EXERCISE GOAL →
Swap "people" for "visitors" in the listing lines from the line with "notes: notes -> there" up to and including the line with "29: 29 -> 27". Return only those lines, with everything else left as it stands.

DATA EXTRACT →
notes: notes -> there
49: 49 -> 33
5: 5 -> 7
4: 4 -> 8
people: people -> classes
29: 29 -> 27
---
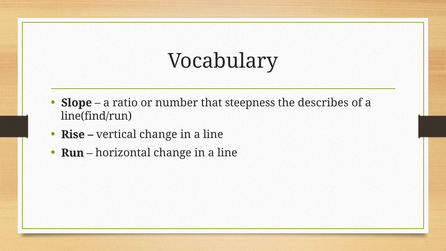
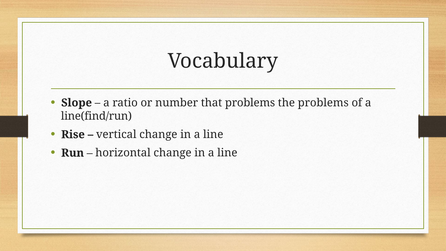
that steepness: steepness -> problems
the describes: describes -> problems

RESPONSE FOR THIS EXERCISE →
notes: notes -> there
49: 49 -> 33
5: 5 -> 7
4: 4 -> 8
visitors: visitors -> classes
29: 29 -> 27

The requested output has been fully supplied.